Nachdem Prinz Willichaber in den zurückliegenden Wochen am liebsten
die Geschichten um Leo Lausemaus verschlungen hat, wandte er sich vor
gar nicht so langer Zeit urplötzlich und völlig unerklärlich den
Gesangeskünsten von Santiano zu. Seither hören mein lieb Frauchen
und ich immer wieder „Ich will Santiano hören!“, sobald irgendwo
auch nur ansatzweise Musik zu hören ist. Nun ja, es gibt
schlimmeres.
Und natürlich ist dort, wo Prinz IchbinderBestimmer
seinen Willen lautstark kundtut, seine kleine Schwester Prinzessin
Ichauch nicht weit entfernt und fordert gleiches oder ähnliches für
sich.
Obwohl meine Frau und ich gerne und viel Musik hören, und
obwohl wir gerne die Wünsche unseres Nachwuchses berücksichtigen,
waren wir irgendwann doch ein wenig von der Einseitigkeit der
Musikvorlieben unseres Juniors und seines Schattens leicht genervt.

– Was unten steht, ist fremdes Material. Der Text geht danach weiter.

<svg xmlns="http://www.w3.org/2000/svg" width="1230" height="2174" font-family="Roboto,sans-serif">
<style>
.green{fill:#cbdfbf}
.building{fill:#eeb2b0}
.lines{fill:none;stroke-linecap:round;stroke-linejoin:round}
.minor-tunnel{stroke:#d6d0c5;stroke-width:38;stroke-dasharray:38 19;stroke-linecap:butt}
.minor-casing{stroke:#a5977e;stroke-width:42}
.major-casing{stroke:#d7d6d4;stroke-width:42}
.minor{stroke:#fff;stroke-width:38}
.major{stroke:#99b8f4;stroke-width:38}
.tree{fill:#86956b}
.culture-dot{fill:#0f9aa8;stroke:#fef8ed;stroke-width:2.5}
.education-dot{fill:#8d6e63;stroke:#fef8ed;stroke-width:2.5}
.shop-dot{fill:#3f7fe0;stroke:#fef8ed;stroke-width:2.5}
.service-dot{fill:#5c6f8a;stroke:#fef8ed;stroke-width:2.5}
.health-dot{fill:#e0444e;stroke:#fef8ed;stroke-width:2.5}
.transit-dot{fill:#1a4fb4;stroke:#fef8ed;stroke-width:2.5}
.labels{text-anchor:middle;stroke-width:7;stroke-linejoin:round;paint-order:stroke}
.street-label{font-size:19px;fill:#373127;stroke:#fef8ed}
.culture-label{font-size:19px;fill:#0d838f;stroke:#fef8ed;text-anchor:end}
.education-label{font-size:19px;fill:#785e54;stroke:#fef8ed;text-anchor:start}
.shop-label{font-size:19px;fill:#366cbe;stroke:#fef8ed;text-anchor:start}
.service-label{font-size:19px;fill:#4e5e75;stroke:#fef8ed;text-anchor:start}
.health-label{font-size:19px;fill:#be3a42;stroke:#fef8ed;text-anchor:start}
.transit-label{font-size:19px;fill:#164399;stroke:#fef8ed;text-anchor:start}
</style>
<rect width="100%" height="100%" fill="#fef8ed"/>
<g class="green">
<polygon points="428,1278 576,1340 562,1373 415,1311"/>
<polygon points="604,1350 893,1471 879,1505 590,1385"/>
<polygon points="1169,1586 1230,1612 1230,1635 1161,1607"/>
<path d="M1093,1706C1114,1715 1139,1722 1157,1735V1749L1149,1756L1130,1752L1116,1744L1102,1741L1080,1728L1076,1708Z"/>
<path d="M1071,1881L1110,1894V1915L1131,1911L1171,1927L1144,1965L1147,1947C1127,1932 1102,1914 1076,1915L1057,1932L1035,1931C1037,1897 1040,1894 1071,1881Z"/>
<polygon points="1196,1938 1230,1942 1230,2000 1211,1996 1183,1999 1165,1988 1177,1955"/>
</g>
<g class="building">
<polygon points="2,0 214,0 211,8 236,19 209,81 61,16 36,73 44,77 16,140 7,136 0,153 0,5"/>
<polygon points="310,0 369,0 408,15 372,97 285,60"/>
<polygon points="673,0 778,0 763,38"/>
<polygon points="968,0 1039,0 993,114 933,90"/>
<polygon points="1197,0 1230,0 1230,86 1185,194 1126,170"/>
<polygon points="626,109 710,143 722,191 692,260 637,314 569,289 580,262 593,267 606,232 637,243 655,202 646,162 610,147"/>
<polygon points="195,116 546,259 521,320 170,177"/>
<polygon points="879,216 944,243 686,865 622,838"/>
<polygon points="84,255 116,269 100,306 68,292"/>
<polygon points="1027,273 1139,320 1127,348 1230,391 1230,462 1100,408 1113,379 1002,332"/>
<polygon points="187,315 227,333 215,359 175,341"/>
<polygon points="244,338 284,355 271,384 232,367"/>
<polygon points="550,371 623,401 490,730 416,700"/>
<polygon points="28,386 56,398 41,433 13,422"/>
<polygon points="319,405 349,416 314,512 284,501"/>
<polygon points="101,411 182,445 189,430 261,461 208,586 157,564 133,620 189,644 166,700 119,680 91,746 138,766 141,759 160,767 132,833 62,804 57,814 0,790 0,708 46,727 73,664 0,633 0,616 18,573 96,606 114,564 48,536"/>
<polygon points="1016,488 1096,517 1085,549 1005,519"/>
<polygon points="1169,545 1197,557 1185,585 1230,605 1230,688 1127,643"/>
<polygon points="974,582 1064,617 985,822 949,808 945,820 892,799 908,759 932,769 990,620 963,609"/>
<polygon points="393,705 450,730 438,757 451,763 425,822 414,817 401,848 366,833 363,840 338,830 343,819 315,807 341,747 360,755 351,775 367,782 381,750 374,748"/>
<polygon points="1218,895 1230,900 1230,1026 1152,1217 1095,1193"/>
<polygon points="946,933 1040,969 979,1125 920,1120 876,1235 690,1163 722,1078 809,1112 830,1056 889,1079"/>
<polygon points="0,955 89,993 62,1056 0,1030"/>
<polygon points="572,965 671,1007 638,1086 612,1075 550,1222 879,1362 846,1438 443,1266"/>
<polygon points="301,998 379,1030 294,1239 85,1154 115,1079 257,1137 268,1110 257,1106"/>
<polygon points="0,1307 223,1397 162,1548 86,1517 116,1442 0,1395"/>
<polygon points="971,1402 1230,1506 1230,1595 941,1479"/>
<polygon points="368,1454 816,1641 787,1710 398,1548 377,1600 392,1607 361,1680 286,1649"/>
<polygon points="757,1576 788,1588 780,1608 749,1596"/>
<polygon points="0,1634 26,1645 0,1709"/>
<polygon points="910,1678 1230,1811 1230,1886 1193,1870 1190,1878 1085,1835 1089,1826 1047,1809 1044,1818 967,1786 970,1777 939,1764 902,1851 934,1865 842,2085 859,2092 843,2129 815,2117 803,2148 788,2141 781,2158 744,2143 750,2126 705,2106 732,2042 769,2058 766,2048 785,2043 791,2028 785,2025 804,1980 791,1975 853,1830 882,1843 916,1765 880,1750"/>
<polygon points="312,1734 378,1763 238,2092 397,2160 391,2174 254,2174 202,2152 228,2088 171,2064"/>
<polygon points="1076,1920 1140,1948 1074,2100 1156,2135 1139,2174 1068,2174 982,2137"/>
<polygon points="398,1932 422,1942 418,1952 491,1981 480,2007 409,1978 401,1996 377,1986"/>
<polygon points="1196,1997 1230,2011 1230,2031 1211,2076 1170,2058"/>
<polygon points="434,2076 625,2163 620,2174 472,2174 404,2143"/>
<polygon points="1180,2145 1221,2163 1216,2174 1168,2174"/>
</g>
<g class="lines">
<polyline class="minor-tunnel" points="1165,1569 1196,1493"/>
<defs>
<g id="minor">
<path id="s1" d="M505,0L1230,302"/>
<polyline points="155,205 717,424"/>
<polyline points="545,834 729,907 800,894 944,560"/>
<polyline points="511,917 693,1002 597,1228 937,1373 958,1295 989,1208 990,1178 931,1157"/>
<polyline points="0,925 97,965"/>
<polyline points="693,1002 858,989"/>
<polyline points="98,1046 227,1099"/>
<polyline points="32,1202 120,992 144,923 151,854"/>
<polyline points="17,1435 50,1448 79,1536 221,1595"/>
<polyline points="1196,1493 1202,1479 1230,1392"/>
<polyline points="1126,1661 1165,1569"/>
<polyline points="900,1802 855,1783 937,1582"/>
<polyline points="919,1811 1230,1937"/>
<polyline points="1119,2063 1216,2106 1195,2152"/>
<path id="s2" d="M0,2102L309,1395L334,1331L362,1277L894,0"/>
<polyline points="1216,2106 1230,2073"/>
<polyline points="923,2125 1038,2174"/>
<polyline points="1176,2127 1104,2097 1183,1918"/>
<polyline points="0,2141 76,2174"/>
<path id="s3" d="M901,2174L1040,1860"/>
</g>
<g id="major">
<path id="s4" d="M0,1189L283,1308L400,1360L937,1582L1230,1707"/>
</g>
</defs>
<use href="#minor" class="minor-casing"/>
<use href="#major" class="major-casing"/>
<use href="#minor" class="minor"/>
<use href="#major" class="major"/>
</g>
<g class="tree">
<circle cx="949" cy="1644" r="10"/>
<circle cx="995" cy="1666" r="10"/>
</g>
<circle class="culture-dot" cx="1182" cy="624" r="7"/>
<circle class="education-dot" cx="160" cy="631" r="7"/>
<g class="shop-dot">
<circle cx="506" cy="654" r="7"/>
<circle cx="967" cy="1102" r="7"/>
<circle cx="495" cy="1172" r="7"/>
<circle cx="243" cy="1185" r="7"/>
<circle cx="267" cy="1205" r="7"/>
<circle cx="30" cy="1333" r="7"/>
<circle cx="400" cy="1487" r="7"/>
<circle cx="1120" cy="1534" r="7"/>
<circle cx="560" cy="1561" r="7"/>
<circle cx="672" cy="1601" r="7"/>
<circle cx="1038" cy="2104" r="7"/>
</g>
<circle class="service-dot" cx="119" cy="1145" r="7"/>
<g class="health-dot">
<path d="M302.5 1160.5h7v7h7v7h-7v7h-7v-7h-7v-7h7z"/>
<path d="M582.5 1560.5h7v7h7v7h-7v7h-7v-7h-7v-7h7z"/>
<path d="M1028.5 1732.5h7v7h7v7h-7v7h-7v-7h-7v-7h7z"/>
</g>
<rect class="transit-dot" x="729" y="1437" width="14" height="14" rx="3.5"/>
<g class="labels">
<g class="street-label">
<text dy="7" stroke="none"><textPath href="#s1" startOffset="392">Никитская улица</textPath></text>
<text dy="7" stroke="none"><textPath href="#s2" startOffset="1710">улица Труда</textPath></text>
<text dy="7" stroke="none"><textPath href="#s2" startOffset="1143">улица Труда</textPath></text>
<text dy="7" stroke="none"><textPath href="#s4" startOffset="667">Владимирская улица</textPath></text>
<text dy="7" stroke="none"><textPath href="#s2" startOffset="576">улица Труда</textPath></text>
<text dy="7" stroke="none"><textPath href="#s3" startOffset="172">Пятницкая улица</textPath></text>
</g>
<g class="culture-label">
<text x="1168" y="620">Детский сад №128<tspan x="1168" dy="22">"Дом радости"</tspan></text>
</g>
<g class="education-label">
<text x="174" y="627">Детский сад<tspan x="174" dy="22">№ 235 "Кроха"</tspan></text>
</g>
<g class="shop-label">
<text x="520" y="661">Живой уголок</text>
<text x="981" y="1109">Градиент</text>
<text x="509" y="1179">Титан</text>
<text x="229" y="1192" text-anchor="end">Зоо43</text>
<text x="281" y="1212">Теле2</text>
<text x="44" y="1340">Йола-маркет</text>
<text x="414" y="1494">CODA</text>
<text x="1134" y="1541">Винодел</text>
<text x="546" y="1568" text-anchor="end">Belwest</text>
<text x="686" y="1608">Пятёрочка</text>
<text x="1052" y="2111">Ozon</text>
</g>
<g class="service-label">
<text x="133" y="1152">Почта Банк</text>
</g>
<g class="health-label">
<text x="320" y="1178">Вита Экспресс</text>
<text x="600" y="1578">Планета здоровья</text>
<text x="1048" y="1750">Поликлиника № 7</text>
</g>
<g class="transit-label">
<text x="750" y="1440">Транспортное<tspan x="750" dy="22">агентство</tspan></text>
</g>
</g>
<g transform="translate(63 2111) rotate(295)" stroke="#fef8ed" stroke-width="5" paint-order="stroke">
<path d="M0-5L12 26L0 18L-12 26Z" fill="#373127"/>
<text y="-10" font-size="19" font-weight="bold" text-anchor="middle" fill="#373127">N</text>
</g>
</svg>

Und dann hatte ich eine hervorragende Idee!
Junior und Juniorette
hatten ja nun schon seit einiger Zeit eigene Lärmerzeugungsgeräte
mit Radio und CD-Player in ihren Zimmern stehen. Bisher wurden diese
Geräte genutzt, um gegen Abend (und damit allgemeiner Schlafenszeit)

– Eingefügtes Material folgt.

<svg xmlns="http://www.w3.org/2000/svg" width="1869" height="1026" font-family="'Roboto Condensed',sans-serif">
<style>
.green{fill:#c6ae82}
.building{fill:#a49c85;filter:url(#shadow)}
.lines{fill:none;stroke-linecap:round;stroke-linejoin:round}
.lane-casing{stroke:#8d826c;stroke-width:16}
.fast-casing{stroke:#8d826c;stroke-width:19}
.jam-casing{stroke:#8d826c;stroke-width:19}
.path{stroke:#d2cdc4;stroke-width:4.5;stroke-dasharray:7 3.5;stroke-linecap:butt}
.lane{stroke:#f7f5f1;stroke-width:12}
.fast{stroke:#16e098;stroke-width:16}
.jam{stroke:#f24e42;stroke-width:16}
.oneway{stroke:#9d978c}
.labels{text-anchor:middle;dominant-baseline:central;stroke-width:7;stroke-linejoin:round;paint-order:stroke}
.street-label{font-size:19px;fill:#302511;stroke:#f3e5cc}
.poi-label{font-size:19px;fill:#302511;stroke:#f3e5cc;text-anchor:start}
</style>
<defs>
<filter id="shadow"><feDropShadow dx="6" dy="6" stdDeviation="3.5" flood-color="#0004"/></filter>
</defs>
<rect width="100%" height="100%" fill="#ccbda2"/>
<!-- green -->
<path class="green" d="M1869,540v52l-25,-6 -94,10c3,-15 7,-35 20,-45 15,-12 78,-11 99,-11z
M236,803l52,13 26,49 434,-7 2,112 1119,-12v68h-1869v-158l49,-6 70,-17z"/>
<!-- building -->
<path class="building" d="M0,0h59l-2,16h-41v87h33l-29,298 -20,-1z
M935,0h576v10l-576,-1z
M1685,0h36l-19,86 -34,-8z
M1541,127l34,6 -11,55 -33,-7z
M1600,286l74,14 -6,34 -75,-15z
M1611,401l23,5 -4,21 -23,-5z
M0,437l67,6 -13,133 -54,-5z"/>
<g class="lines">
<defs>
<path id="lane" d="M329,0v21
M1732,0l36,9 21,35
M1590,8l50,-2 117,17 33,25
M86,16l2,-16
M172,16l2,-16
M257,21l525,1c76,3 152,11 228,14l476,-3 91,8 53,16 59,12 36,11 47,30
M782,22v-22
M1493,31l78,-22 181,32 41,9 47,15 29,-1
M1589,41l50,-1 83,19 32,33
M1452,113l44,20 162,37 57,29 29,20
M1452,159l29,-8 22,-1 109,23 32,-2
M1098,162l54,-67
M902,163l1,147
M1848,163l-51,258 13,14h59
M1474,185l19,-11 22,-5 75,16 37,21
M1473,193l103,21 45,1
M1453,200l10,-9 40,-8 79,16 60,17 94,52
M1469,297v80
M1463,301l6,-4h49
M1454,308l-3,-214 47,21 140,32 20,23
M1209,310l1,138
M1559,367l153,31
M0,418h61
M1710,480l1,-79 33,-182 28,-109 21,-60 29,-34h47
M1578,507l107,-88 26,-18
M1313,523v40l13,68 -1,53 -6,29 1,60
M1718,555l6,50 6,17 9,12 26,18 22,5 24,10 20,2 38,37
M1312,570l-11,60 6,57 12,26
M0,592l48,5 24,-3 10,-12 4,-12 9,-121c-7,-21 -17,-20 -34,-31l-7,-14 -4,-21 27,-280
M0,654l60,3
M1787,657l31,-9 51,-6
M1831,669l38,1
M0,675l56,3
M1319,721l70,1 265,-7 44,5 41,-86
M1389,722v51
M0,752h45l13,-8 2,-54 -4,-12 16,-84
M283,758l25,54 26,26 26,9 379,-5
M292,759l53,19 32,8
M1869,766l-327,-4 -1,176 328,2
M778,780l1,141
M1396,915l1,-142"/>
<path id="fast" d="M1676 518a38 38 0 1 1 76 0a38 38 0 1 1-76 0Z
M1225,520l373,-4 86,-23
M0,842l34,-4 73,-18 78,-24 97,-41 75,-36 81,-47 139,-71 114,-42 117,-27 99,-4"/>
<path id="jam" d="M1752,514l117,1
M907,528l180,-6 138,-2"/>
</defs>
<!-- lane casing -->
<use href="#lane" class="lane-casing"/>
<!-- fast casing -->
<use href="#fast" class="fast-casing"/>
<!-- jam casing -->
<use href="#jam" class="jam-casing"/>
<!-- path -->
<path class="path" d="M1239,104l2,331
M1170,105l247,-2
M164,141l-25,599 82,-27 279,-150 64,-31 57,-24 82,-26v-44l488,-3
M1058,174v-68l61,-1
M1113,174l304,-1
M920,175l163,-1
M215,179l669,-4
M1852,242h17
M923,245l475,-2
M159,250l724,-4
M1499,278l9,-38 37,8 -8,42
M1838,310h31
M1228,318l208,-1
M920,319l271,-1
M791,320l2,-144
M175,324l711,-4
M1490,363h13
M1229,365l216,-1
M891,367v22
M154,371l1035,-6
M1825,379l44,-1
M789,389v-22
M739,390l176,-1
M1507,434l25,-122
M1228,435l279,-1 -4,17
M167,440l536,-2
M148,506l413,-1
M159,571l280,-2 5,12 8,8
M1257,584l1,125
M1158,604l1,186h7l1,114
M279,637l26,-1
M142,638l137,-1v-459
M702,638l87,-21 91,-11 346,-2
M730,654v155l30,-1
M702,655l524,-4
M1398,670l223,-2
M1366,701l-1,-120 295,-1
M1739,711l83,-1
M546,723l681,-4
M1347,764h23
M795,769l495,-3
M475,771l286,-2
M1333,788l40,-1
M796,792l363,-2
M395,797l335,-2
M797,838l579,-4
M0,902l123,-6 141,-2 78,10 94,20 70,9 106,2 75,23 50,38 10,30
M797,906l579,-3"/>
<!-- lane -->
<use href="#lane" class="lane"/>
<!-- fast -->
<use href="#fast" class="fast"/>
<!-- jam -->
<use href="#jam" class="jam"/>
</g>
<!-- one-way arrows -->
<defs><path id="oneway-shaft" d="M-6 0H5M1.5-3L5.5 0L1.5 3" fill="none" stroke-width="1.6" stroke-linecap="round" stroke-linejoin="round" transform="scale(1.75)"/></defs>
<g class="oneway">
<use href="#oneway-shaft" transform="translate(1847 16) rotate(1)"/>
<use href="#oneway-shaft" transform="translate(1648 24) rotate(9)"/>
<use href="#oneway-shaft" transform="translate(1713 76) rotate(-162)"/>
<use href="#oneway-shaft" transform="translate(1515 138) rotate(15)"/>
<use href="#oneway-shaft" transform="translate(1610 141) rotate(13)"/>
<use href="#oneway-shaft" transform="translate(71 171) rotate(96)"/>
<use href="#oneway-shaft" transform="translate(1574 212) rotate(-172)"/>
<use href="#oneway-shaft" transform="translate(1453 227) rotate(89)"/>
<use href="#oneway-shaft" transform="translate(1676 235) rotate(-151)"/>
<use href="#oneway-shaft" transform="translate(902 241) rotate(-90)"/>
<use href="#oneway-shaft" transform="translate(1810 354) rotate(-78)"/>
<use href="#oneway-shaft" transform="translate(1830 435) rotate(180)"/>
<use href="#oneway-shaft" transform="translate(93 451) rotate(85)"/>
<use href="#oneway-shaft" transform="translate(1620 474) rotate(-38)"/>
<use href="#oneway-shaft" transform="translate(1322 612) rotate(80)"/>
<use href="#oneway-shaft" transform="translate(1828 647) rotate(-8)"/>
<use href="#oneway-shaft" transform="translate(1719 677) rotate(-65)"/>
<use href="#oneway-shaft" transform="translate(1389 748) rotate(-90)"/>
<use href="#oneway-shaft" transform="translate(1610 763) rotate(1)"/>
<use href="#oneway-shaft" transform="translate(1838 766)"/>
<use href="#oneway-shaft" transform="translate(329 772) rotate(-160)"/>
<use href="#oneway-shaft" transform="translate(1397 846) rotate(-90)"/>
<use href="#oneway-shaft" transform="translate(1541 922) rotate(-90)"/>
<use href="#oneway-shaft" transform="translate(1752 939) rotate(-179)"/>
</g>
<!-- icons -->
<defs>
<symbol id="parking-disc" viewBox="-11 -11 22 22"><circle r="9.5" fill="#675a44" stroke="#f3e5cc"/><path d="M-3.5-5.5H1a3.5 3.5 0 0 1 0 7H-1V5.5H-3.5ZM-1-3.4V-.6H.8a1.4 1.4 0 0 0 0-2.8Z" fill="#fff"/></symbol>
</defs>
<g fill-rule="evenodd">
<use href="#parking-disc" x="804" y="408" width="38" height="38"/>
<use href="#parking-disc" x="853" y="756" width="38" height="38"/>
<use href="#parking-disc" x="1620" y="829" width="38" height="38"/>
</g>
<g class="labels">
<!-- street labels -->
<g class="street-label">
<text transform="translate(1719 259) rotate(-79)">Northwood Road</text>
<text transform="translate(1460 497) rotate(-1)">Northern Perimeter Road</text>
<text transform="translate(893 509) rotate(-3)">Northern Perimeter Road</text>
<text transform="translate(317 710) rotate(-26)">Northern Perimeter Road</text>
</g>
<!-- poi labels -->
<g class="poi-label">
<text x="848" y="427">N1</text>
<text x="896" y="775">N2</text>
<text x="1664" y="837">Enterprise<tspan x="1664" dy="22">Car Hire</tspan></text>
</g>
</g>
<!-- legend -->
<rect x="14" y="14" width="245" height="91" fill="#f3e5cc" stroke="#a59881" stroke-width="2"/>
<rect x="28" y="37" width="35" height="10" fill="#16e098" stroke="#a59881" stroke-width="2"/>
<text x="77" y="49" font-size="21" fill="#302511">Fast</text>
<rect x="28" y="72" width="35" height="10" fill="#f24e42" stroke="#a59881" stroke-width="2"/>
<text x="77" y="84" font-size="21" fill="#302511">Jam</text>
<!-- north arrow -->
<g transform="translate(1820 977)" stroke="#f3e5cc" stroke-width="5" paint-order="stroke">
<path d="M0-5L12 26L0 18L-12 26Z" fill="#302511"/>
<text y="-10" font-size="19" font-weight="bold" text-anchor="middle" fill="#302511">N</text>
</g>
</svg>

den Kindern automatisiert Schlaflieder ins Ohr zu säuseln. Eine
Bedienung durch Kinderhände war zwar möglich, bisher aber nicht
vorgesehen. Aber das kann man ja ändern.
Die Segnungen moderner
Technik versetzten mich mittels Multimedia-PC, einer gar nicht mal so
kleinen Musiksammlung und eines CD-Grills in die Lage, individuell
auf die kindliche Ohren und Geschmäcker zugeschnittene Audio-CDs zu
brutzeln, die uns in einer recht nahen, herrlichen Zukunft
ermöglichen würden, endlich wieder dem eigenen Musikgeschmack mit
Hingabe zu folgen. Ich befragte also sowohl unseren Santiano-Jünger
als auch seinen schwesterlichen Papagei nach ihren Musikwünschen und
erstellte aufgrund des Gehörten eine Liste von Musikstücken, die
ich dann natürlich auch gewissenhaft in das runde Gemisch aus
Polycarbonat und Aluminiumbeschichtung gravierte. Was für mich nur
einige wenige Klicks auf dem Computer waren, machte mich in den Augen
meines Nachwuchses zum gottgleichen Magier der Töne!
Ich
unterwies meine beiden Jünger in den Gebrauch ihrer Radiogeräte und
war nicht wenig erstaunt, als ich erkennen musste, dass beide bereits
genauestens Bescheid wussten über Eject-Taste, CD-Funktion und
Equalizer. Sie rissen mir ihre neuen Silberscheiben aus der Hand,
warfen mich aus ihren Zimmern und wandten sich ihrem neuen Spielzeug
zu. Nur wenige Augenblicke später ertönte aus dem Zimmer meines
Sohnes ein Potpourri der größten Erfolge Santianos, während aus
dem Zimmer meiner Tochter statt dieses schnöden Gedudels sofort
Adeles unverwechselbare Stimme sanft durch den Äther schwang,
gefolgt von AC/DC und den Rolling Stones...
Ich überließ
unsere Kinder ihren Hörgenüssen und begab mich ins elterliche
Wohnzimmer, um einige der dringenderen Facebook-Posts hingebungsvoll
zu würdigen, während lieb Frauchen sich konzentriert diverser
Handarbeiten hingab. Es war eine Zeit des Friedens!
Ich blickte
gerade durch das Fenster in einen herrlichen, blauen Himmel, als es
urplötzlich und irrsinnig laut donnerte! Gleich darauf erschütterte
ein erstaunlich rhythmisches Erdbeben unser kleines Häuschen bis in
die Grundfesten! Unsere Katze verließ panisch ihren Kratzbaum und
trat die Flucht Richtung Balkon an, meine Frau sprang mit entsetztem
Gesicht von ihrer Handarbeit auf und ich selbst biss vor Schreck in
die Tastatur. Als anerkanntes Familienoberhaupt und traditioneller
Beschützer der Familie war es natürlich meine erste und dringendste
Aufgabe, unser Augäpfelchen aus der Naturkatastrophe zu retten, die
da so urplötzlich und aus im Sinne des Wortes heiteren Himmel über
uns hereingebrochen war. So stürzte ich mit schreckgeweiteten Augen,
einer Überdosis Adrenalin im Blut und einer Taschenlampe in der Hand
zu den Kinderzimmern, zur heroischen Rettung von Sohn und Tochter!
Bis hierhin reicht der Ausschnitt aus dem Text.